Lillikas flies to Finland this week to meet the Finnish EU presidency in Tampere in a last-ditch bid to reach an agreement on the Finnish compromise that would ease Turkey's accession course.
His Turkish counterpart Abdulla Gul is also travelling to Tanpere but there is no meeting scheduled between the two foreign ministers.
“Turkey may avoid a lose situation by demonstrating a spirit of compromise and a positive stance that could lead to a solution of the Cyprus problem in such a way that would serve the interests of Cyprus and its people: Turkish Cypriots and Greek Cypriots. This is the only way that will allow Turkey not to come across the Cyprus problem throughout its negotiating process,” Lillikas told TDN.

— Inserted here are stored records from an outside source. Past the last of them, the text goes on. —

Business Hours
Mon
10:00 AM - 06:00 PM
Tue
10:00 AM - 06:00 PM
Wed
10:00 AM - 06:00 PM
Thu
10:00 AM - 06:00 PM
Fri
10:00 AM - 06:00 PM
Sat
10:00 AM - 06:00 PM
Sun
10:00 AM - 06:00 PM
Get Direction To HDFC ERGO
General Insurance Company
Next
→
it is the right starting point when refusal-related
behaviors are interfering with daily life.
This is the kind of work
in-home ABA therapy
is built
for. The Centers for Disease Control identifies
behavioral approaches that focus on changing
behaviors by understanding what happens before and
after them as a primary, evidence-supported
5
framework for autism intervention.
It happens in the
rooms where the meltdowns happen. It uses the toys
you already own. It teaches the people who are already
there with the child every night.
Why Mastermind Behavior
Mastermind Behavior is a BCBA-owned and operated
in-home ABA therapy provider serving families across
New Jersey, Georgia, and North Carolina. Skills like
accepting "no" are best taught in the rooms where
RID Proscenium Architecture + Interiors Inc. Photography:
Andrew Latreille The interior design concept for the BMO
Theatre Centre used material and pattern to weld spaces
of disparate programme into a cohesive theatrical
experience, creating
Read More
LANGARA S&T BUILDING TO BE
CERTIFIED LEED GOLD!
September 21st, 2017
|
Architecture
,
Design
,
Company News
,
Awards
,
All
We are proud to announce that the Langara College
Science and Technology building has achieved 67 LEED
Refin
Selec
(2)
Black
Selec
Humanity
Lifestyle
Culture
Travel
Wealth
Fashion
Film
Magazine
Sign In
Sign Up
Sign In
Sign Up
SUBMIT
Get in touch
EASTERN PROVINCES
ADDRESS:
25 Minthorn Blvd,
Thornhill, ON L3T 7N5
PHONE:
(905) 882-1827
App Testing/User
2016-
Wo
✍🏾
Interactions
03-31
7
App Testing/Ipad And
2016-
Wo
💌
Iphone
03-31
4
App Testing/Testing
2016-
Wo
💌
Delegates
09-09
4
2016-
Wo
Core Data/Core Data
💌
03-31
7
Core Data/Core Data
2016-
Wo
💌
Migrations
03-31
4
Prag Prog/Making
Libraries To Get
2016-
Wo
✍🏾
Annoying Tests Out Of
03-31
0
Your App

Although the news that the parties are going to Finland has been welcomed, few are optimistic for a deal. Late of Friday, Lillikas said: “I cannot tell you that I am especially optimistic because the messages we receive from various sources are not optimistic and are not positive on Turkey's behalf.”
Lillikas and Gul will meet their Finnish counterpart Erkki Tuomioja on the sidelines of the EuroMed Foreign Ministers' Conference. Anatolia News Agency quoted diplomatic sources as saying Finland would continue talks with the parties in Cyprus over this weekend to "strengthen its hand" before the Finland contacts. It added, however, that they were not hopeful.

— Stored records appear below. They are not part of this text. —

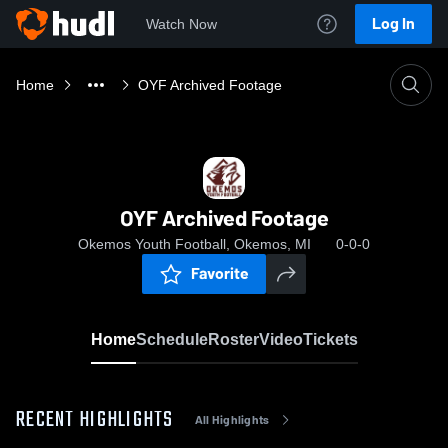
Log In
Watch Now
Home
OYF Archived Footage
OYF Archived Footage
Okemos Youth Football, Okemos, MI
0-0-0
Favorite
Home
Schedule
Roster
Video
Tickets
RECENT HIGHLIGHTS
All Highlights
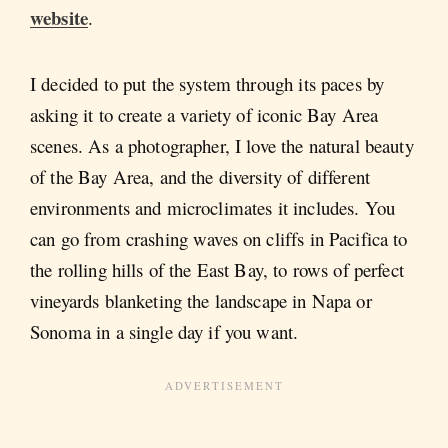
website
.
I decided to put the system through its paces by
asking it to create a variety of iconic Bay Area
scenes. As a photographer, I love the natural beauty
of the Bay Area, and the diversity of different
environments and microclimates it includes. You
can go from crashing waves on cliffs in Pacifica to
the rolling hills of the East Bay, to rows of perfect
vineyards blanketing the landscape in Napa or
Sonoma in a single day if you want.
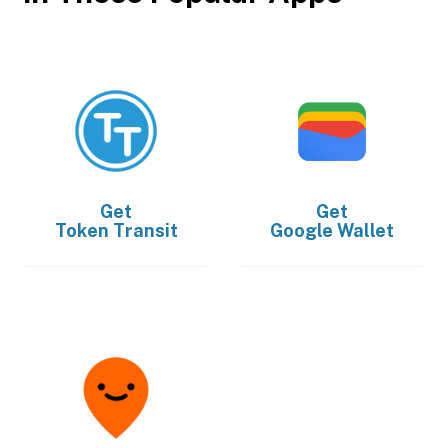
Get
Get
Token Transit
Google Wallet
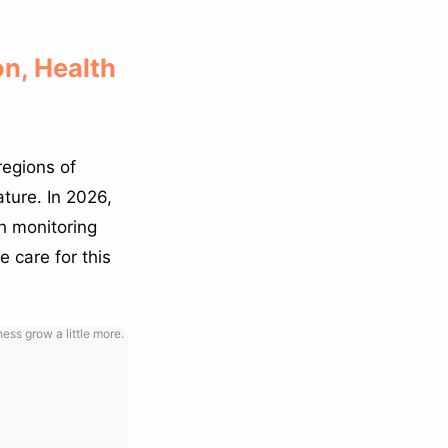
on, Health
regions of
ature. In 2026,
h monitoring
e care for this
ss grow a little more.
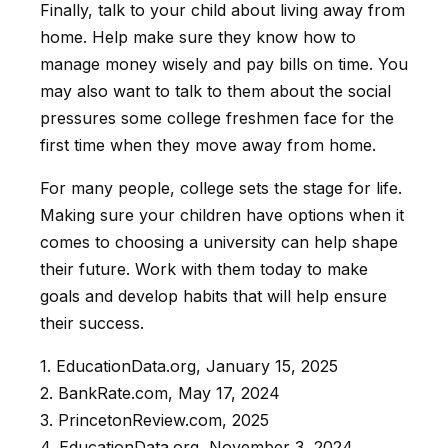
Finally, talk to your child about living away from
home. Help make sure they know how to
manage money wisely and pay bills on time. You
may also want to talk to them about the social
pressures some college freshmen face for the
first time when they move away from home.
For many people, college sets the stage for life.
Making sure your children have options when it
comes to choosing a university can help shape
their future. Work with them today to make
goals and develop habits that will help ensure
their success.
1. EducationData.org, January 15, 2025
2. BankRate.com, May 17, 2024
3. PrincetonReview.com, 2025
4. EducationData.org, November 3, 2024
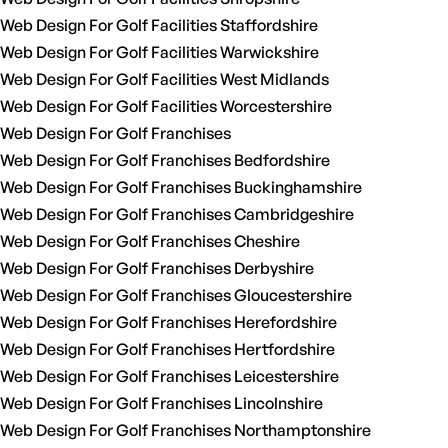
Web Design For Golf Facilities Staffordshire
Web Design For Golf Facilities Warwickshire
Web Design For Golf Facilities West Midlands
Web Design For Golf Facilities Worcestershire
Web Design For Golf Franchises
Web Design For Golf Franchises Bedfordshire
Web Design For Golf Franchises Buckinghamshire
Web Design For Golf Franchises Cambridgeshire
Web Design For Golf Franchises Cheshire
Web Design For Golf Franchises Derbyshire
Web Design For Golf Franchises Gloucestershire
Web Design For Golf Franchises Herefordshire
Web Design For Golf Franchises Hertfordshire
Web Design For Golf Franchises Leicestershire
Web Design For Golf Franchises Lincolnshire
Web Design For Golf Franchises Northamptonshire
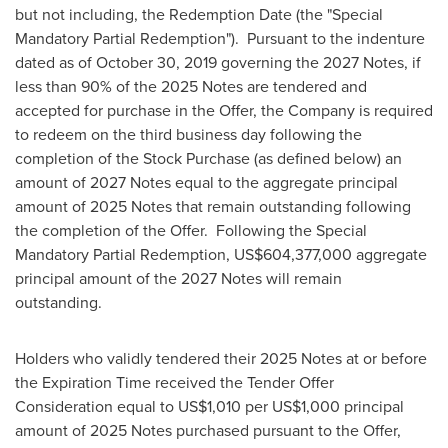
but not including, the Redemption Date (the "Special
Mandatory Partial Redemption"). Pursuant to the indenture
dated as of
October 30, 2019
governing the 2027 Notes, if
less than 90% of the 2025 Notes are tendered and
accepted for purchase in the Offer, the Company is required
to redeem on the third business day following the
completion of the Stock Purchase (as defined below) an
amount of 2027 Notes equal to the aggregate principal
amount of 2025 Notes that remain outstanding following
the completion of the Offer. Following the Special
Mandatory Partial Redemption,
US$604,377,000
aggregate
principal amount of the 2027 Notes will remain
outstanding.
Holders who validly tendered their 2025 Notes at or before
the Expiration Time received the Tender Offer
Consideration equal to
US$1,010
per
US$1,000
principal
amount of 2025 Notes purchased pursuant to the Offer,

The situation was not made any easier following statements by Turkish Prime Minster Recep Tayyip Erdogan that Ankara did not consider itself bound to the EU’s December 6 deadline for Turkey to open its ports and airports to Greek Cypriot traffic.

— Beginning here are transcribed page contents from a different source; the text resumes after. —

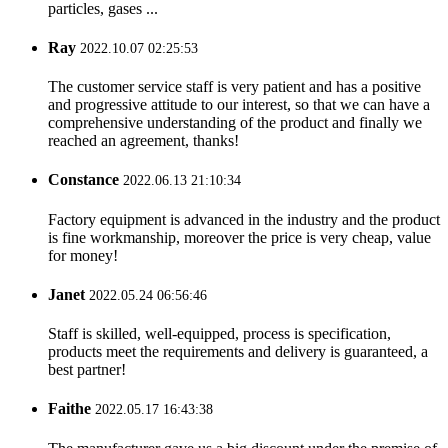
particles, gases ...
Ray
2022.10.07 02:25:53
The customer service staff is very patient and has a positive
and progressive attitude to our interest, so that we can have a
comprehensive understanding of the product and finally we
reached an agreement, thanks!
Constance
2022.06.13 21:10:34
Factory equipment is advanced in the industry and the product
is fine workmanship, moreover the price is very cheap, value
for money!
Janet
2022.05.24 06:56:46
Staff is skilled, well-equipped, process is specification,
products meet the requirements and delivery is guaranteed, a
best partner!
Faithe
2022.05.17 16:43:38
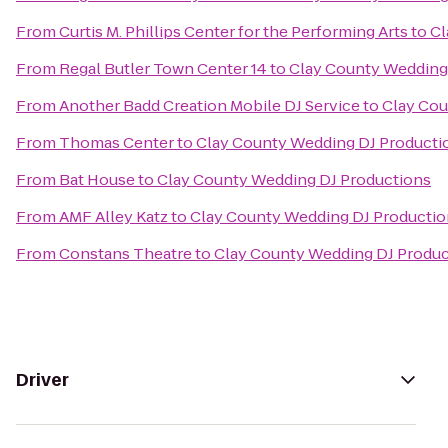
From
Curtis M. Phillips Center for the Performing Arts
to
Cl
From
Regal Butler Town Center 14
to
Clay County Wedding
From
Another Badd Creation Mobile DJ Service
to
Clay Cou
From
Thomas Center
to
Clay County Wedding DJ Producti
From
Bat House
to
Clay County Wedding DJ Productions
From
AMF Alley Katz
to
Clay County Wedding DJ Productio
From
Constans Theatre
to
Clay County Wedding DJ Produc
Driver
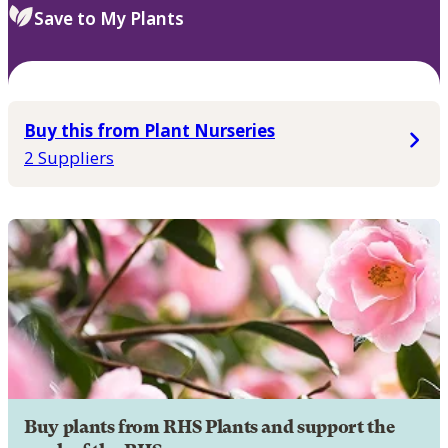
Save to My Plants
Buy this from Plant Nurseries
2 Suppliers
Buy plants from RHS Plants and support the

"Cyprus is a part of neither the Copenhagen nor Maastricht criteria," said Erdogan. "The Cyprus problem can only be discussed under the auspices of the UN.”
Lillikas told TDN it would be a “lose-lose situation” for all parties concerned if the EU decided to freeze or postpone accession negotiations with Turkey due to its failure to comply with the customs union protocol on opening its ports and airports to Cyprus.
“Failure of an enlargement effort is most definitely not in the interest either of the union and its member states or to the interest of the candidate country that fails to act in response to the obligations of the accession course,” Lillikas said.